Work order
Copy nothing but the text: repeat each entry exactly and drop the images.

Source material
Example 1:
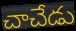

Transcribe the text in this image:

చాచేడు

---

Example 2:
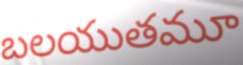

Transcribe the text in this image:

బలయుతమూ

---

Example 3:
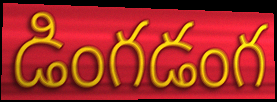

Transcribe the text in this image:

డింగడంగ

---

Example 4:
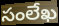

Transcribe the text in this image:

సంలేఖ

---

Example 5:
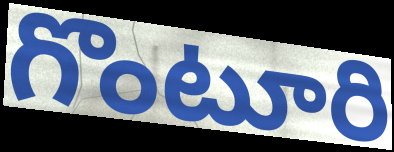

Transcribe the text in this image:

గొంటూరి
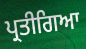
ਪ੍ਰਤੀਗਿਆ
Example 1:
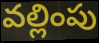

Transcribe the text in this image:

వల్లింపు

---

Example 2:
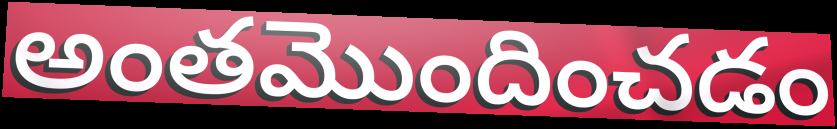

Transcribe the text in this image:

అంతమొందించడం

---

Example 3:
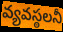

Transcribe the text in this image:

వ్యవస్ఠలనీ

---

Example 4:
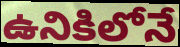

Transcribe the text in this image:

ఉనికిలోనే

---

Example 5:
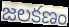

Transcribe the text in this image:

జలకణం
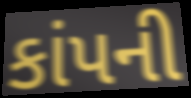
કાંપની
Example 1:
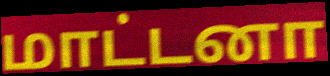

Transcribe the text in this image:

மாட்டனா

Problem solution
Example 1:

Transcribe the text in this image:

చాచేడు

---

Example 2:

Transcribe the text in this image:

బలయుతమూ

---

Example 3:

Transcribe the text in this image:

డింగడంగ

---

Example 4:

Transcribe the text in this image:

సంలేఖ

---

Example 5:

Transcribe the text in this image:

గొంటూరి
ਪ੍ਰਤੀਗਿਆ
Example 1:

Transcribe the text in this image:

వల్లింపు

---

Example 2:

Transcribe the text in this image:

అంతమొందించడం

---

Example 3:

Transcribe the text in this image:

వ్యవస్ఠలనీ

---

Example 4:

Transcribe the text in this image:

ఉనికిలోనే

---

Example 5:

Transcribe the text in this image:

జలకణం
કાંપની
Example 1:

Transcribe the text in this image:

மாட்டனா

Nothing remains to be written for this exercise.